For 1988, Nelson, continued with a limited schedule at Hendrick Motorsports but never won again with Geoff Bodine. Having a few weekends off, Nelson worked part-time in 1988 for ESPN as a booth announcer alongside Bob Jenkins and Ned Jarrett. Felix Sabates hired Nelson late in 1988 to build a new team called Sabco racing. Kyle Petty became Sabco's driver. The Nelson - Petty combination began building momentum with several wins from 1989 to 1991 but a 12-week recovery from a broken leg Kyle suffered during a crash at Talladega sent the team into a tailspin. Bill France Jr. asked Nelson to become the Winston Cup Series director late in 1991. Nelson worked for NASCAR as its Winston Cup Director during its biggest growth period 1992 through 2001. NASCAR promoted Nelson to Vice President of R&D in 2001 giving him the task of building the NASCAR R&D Center in Concord, NC. The first task of the R&D Center, led by Nelson was to improve the safety of racing. NASCAR had lost ten drivers in its top three National racing series between 1991 and 2001.
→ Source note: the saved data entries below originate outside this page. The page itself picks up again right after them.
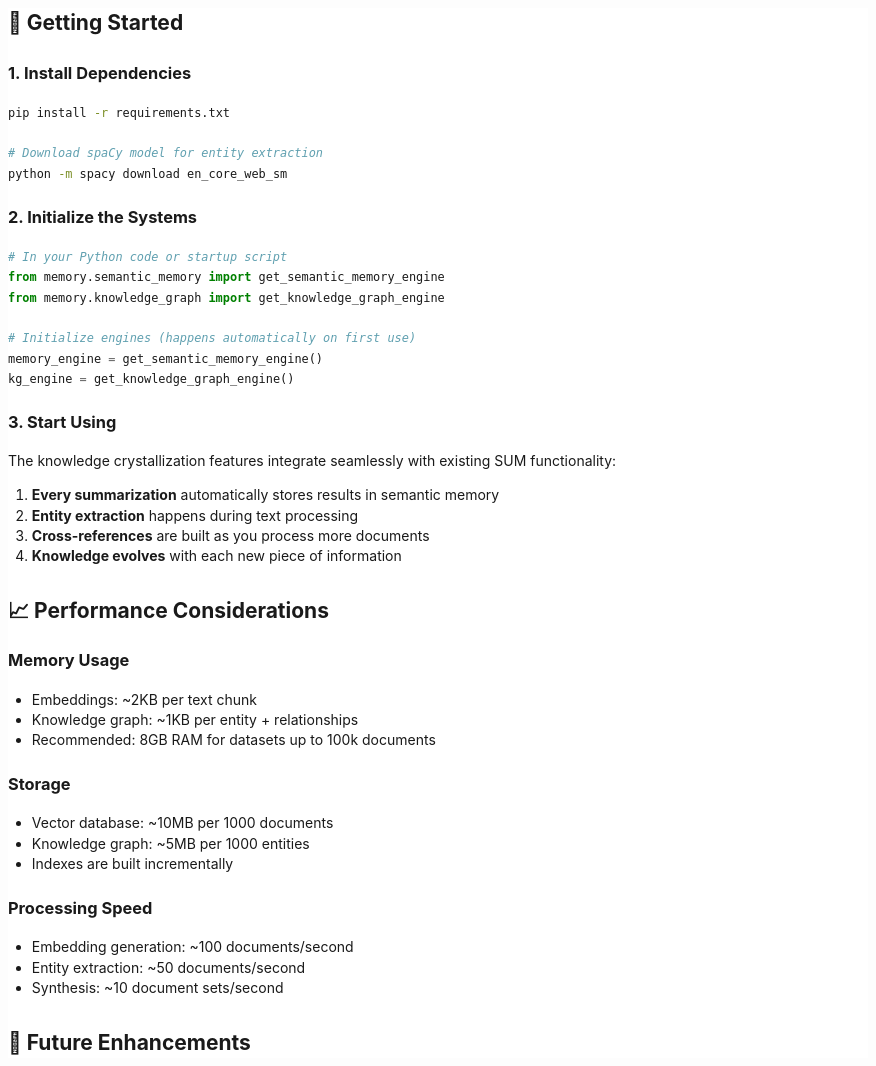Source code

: ## 🚀 Getting Started

### 1. Install Dependencies

```bash
pip install -r requirements.txt

# Download spaCy model for entity extraction
python -m spacy download en_core_web_sm
```

### 2. Initialize the Systems

```python
# In your Python code or startup script
from memory.semantic_memory import get_semantic_memory_engine
from memory.knowledge_graph import get_knowledge_graph_engine

# Initialize engines (happens automatically on first use)
memory_engine = get_semantic_memory_engine()
kg_engine = get_knowledge_graph_engine()
```

### 3. Start Using

The knowledge crystallization features integrate seamlessly with existing SUM functionality:

1. **Every summarization** automatically stores results in semantic memory
2. **Entity extraction** happens during text processing
3. **Cross-references** are built as you process more documents
4. **Knowledge evolves** with each new piece of information

## 📈 Performance Considerations

### Memory Usage
- Embeddings: ~2KB per text chunk
- Knowledge graph: ~1KB per entity + relationships
- Recommended: 8GB RAM for datasets up to 100k documents

### Storage
- Vector database: ~10MB per 1000 documents
- Knowledge graph: ~5MB per 1000 entities
- Indexes are built incrementally

### Processing Speed
- Embedding generation: ~100 documents/second
- Entity extraction: ~50 documents/second  
- Synthesis: ~10 document sets/second

## 🔮 Future Enhancements
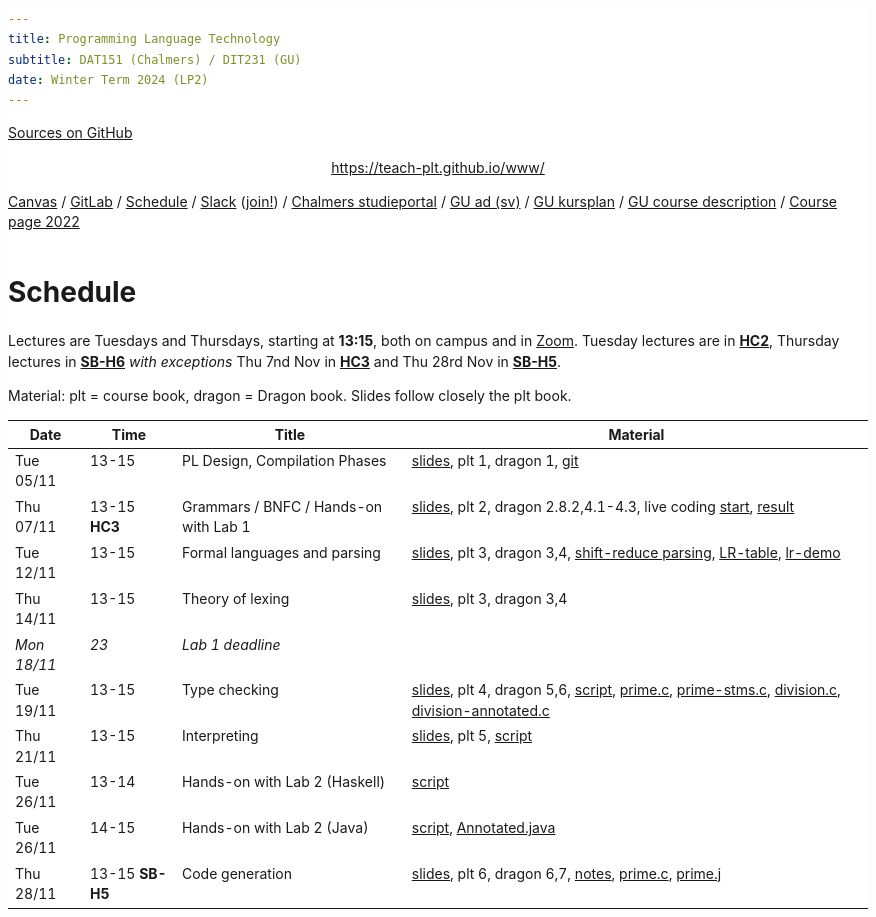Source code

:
 ```yaml
---
title: Programming Language Technology
subtitle: DAT151 (Chalmers) / DIT231 (GU)
date: Winter Term 2024 (LP2)
---
```


<link rel="stylesheet" href="gh-fork-ribbon.css" />
<style>.github-fork-ribbon:before { background-color: #333; }</style>
<a class="github-fork-ribbon" href="https://github.com/teach-plt/www" data-ribbon="Sources on GitHub" title="Sources on GitHub">Sources on GitHub</a>

<p align="center">
<a href="https://teach-plt.github.io/www/">https://teach-plt.github.io/www/</a>
</p>

[Canvas](https://chalmers.instructure.com/courses/31854) /
[GitLab](https://git.chalmers.se/courses/dat151) /
[Schedule](https://cloud.timeedit.net/chalmers/web/public/ri10783Q056Z06Q605663765yZ066W7318Y63Q5Q7.html) /
[Slack](https://plt202425.slack.com) ([join!](https://join.slack.com/t/plt202425/shared_invite/zt-2trexj8cz-mjRl_GiiNNkV2ljpNRLsIg)) /
[Chalmers studieportal](https://www.student.chalmers.se/sp/course?course_id=38635) /
[GU ad (sv)](https://www.gu.se/studera/hitta-utbildning/programspraksteknik-dit231) /
[GU kursplan](http://kursplaner.gu.se/pdf/kurs/sv/DIT231) /
[GU course description](http://kursplaner.gu.se/pdf/kurs/en/DIT231) /
[Course page 2022](http://www.cse.chalmers.se/edu/year/2022/course/DAT151/)

# Schedule

Lectures are Tuesdays and Thursdays, starting at **13:15**, both on
campus and in
[Zoom](https://chalmers.instructure.com/courses/31854/external_tools/419).
Tuesday lectures are in
**[HC2](http://maps.chalmers.se/#23e2df72-cbb9-4aff-825a-1a282e9618d6)**,
Thursday lectures in
**[SB-H6](https://maps.chalmers.se/#c613d487-6c0c-4fe2-8a9d-55b858fa137f)**
*with exceptions* Thu 7nd Nov in
**[HC3](https://maps.chalmers.se/#eb412b9e-836c-47eb-9d33-1bcff14bca19)** and
Thu 28rd Nov in
**[SB-H5](https://maps.chalmers.se/#f85ee0cd-e87b-403f-acf9-bd30f6b3339d)**.

Material: plt = course book, dragon = Dragon book. Slides follow closely the plt book.

| Date | Time | Title | Material |
|----|----|----|----|
| Tue 05/11 | 13-15 | PL Design, Compilation Phases | [slides](plt-book/ipl-book/slides/1-slides-ipl-book.pdf), plt 1, dragon 1, [git](notes/git-primer.md) |
| Thu 07/11 | 13-15 **HC3** | Grammars / BNFC / Hands-on with Lab 1 | [slides](plt-book/ipl-book/slides/2-slides-ipl-book.pdf), plt 2, dragon 2.8.2,4.1-4.3, live coding [start](live/2024/live-1-Calc-bnfc-start.zip), [result](live/2024/live-1-Calc-bnfc.zip) |
| Tue 12/11 | 13-15 | Formal languages and parsing | [slides](plt-book/ipl-book/slides/3-slides-ipl-book.pdf), plt 3, dragon 3,4, [shift-reduce parsing](notes/sr-states.md), [LR-table](notes/LR-table.html), [lr-demo](https://github.com/teach-plt/lr-demo)|
| Thu 14/11 | 13-15 | Theory of lexing | [slides](plt-book/ipl-book/slides/3-slides-ipl-book.pdf), plt 3, dragon 3,4 |
| *Mon 18/11* | *23* | *Lab 1 deadline* |  |
| Tue 19/11 | 13-15 | Type checking | [slides](plt-book/ipl-book/slides/4-slides-ipl-book.pdf), plt 4, dragon 5,6, [script](notes/type-checking.html), [prime.c](notes/prime.c), [prime-stms.c](notes/prime-stms.c), [division.c](notes/division.c), [division-annotated.c](notes/division-annotated.c) |
| Thu 21/11 | 13-15 | Interpreting | [slides](plt-book/ipl-book/slides/5-slides-ipl-book.pdf), plt 5, [script](notes/interpreter.html) |
| Tue 26/11 | 13-14 | Hands-on with Lab 2 (Haskell) |  [script](notes/monads.html) |
| Tue 26/11 | 14-15 | Hands-on with Lab 2 (Java)    | [script](notes/java.html), [Annotated.java](notes/Annotated.java) |
| Thu 28/11 | 13-15 **SB-H5** | Code generation | [slides](plt-book/ipl-book/slides/6-slides-ipl-book.pdf), plt 6, dragon 6,7, [notes](notes/compilation.html), [prime.c](notes/prime.c), [prime.j](notes/prime.j) |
Of all Nelson's success in racing, Nelson is most proud of the safety improvements. Dale Earnhardt lost his life on February 18, 2001. Since that date to the time of this writing (July 2, 2019) there has not been another life-threatening accident in any of NASCAR's National racing series. Nelson left his position at NASCAR in 2007 to form his own company, Gary Nelson & Associates. NASCAR became the first client for Gary Nelson & Associates. A motorcycle race team (Pair of Nines) hired Gary Nelson & Associates to manage their racing team. The team won several events and the 2008 Moto ST championship. Also in 2008, a Grand American road race team, Brumos Porsche, hired Nelson as consultant. The team won the 2009 Rolex 24-hour endurance race in Daytona. In 2010, Gary Nelson & Associates was hired to form a new team called Action Express Racing for new car owner Bob Johnson. Nelson took the title of Team Manager, a position he holds today. Action Express Racing, managed by Gary Nelson won its first race, the 2010 Rolex 24 event in Daytona and has gone on to win many major events and National Championships since.

Nelson was inducted into the West Coast Stock Car Racing Hall of Fame and is credited with many innovations still in use today in racing. Roof flaps, power steering, generation 5 NASCAR chassis, cowl flaps, are a few.
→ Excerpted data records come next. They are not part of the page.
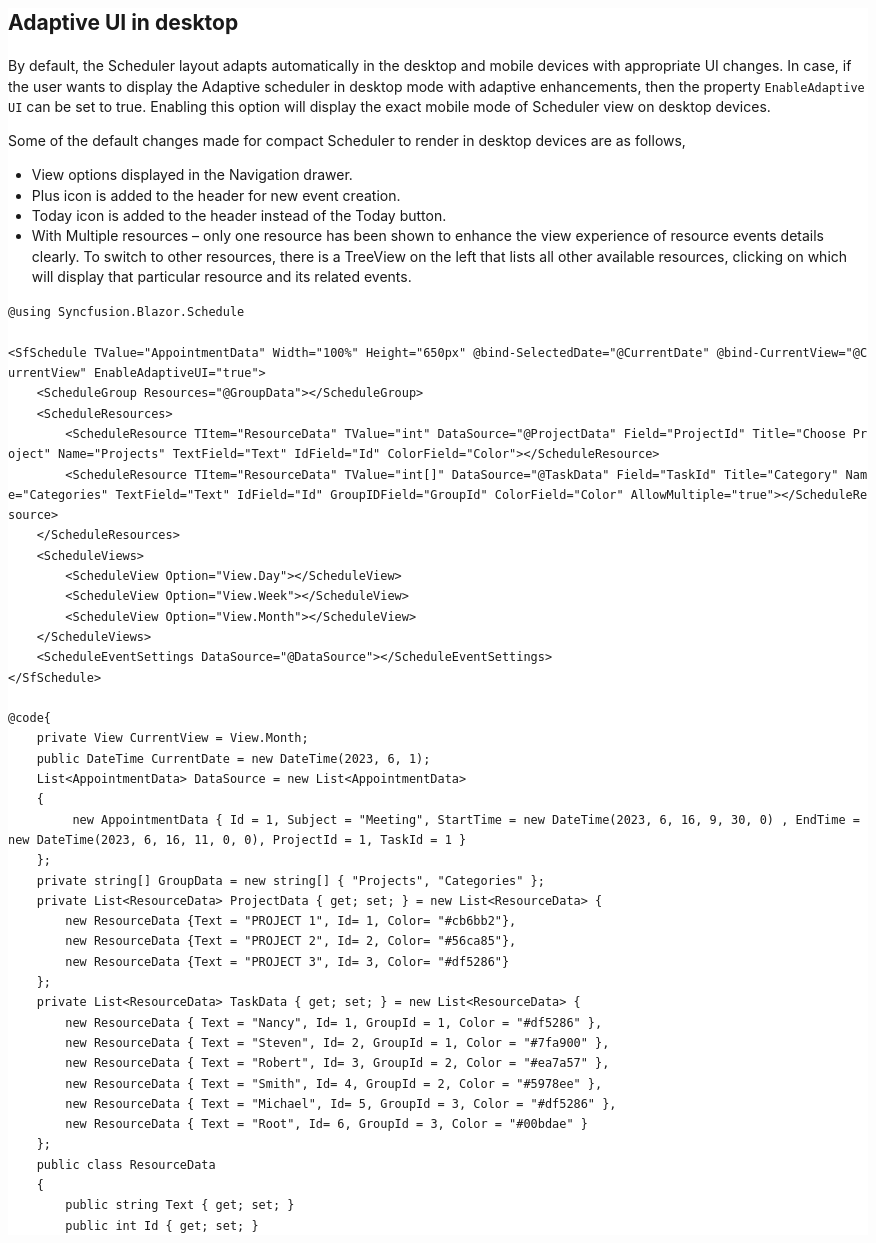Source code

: ## Adaptive UI in desktop

By default, the Scheduler layout adapts automatically in the desktop and mobile devices with appropriate UI changes. In case, if the user wants to display the Adaptive scheduler in desktop mode with adaptive enhancements, then the property `EnableAdaptiveUI` can be set to true. Enabling this option will display the exact mobile mode of Scheduler view on desktop devices.

Some of the default changes made for compact Scheduler to render in desktop devices are as follows,
* View options displayed in the Navigation drawer.
* Plus icon is added to the header for new event creation.
* Today icon is added to the header instead of the Today button.
* With Multiple resources – only one resource has been shown to enhance the view experience of resource events details clearly. To switch to other resources, there is a TreeView on the left that lists all other available resources, clicking on which will display that particular resource and its related events.

```cshtml
@using Syncfusion.Blazor.Schedule

<SfSchedule TValue="AppointmentData" Width="100%" Height="650px" @bind-SelectedDate="@CurrentDate" @bind-CurrentView="@CurrentView" EnableAdaptiveUI="true">
    <ScheduleGroup Resources="@GroupData"></ScheduleGroup>
    <ScheduleResources>
        <ScheduleResource TItem="ResourceData" TValue="int" DataSource="@ProjectData" Field="ProjectId" Title="Choose Project" Name="Projects" TextField="Text" IdField="Id" ColorField="Color"></ScheduleResource>
        <ScheduleResource TItem="ResourceData" TValue="int[]" DataSource="@TaskData" Field="TaskId" Title="Category" Name="Categories" TextField="Text" IdField="Id" GroupIDField="GroupId" ColorField="Color" AllowMultiple="true"></ScheduleResource>
    </ScheduleResources>
    <ScheduleViews>
        <ScheduleView Option="View.Day"></ScheduleView>
        <ScheduleView Option="View.Week"></ScheduleView>
        <ScheduleView Option="View.Month"></ScheduleView>
    </ScheduleViews>
    <ScheduleEventSettings DataSource="@DataSource"></ScheduleEventSettings>
</SfSchedule>

@code{
    private View CurrentView = View.Month;
    public DateTime CurrentDate = new DateTime(2023, 6, 1);
    List<AppointmentData> DataSource = new List<AppointmentData>
    {
         new AppointmentData { Id = 1, Subject = "Meeting", StartTime = new DateTime(2023, 6, 16, 9, 30, 0) , EndTime = new DateTime(2023, 6, 16, 11, 0, 0), ProjectId = 1, TaskId = 1 }
    };
    private string[] GroupData = new string[] { "Projects", "Categories" };
    private List<ResourceData> ProjectData { get; set; } = new List<ResourceData> {
        new ResourceData {Text = "PROJECT 1", Id= 1, Color= "#cb6bb2"},
        new ResourceData {Text = "PROJECT 2", Id= 2, Color= "#56ca85"},
        new ResourceData {Text = "PROJECT 3", Id= 3, Color= "#df5286"}
    };
    private List<ResourceData> TaskData { get; set; } = new List<ResourceData> {
        new ResourceData { Text = "Nancy", Id= 1, GroupId = 1, Color = "#df5286" },
        new ResourceData { Text = "Steven", Id= 2, GroupId = 1, Color = "#7fa900" },
        new ResourceData { Text = "Robert", Id= 3, GroupId = 2, Color = "#ea7a57" },
        new ResourceData { Text = "Smith", Id= 4, GroupId = 2, Color = "#5978ee" },
        new ResourceData { Text = "Michael", Id= 5, GroupId = 3, Color = "#df5286" },
        new ResourceData { Text = "Root", Id= 6, GroupId = 3, Color = "#00bdae" }
    };
    public class ResourceData
    {
        public string Text { get; set; }
        public int Id { get; set; }
```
Nelson feels the best compliment he can receive is to be called a "Racer"

==NASCAR roles==
Nelson was hired as a broadcaster for ESPN during the 1988 season. He was hired by NASCAR and has held several roles in the organization. He was the NASCAR NEXTEL Cup series director, Vice President of Competition, and Vice President of Research and Development.

Nelson is unmarried and father of two adult sons, William and John Nelson.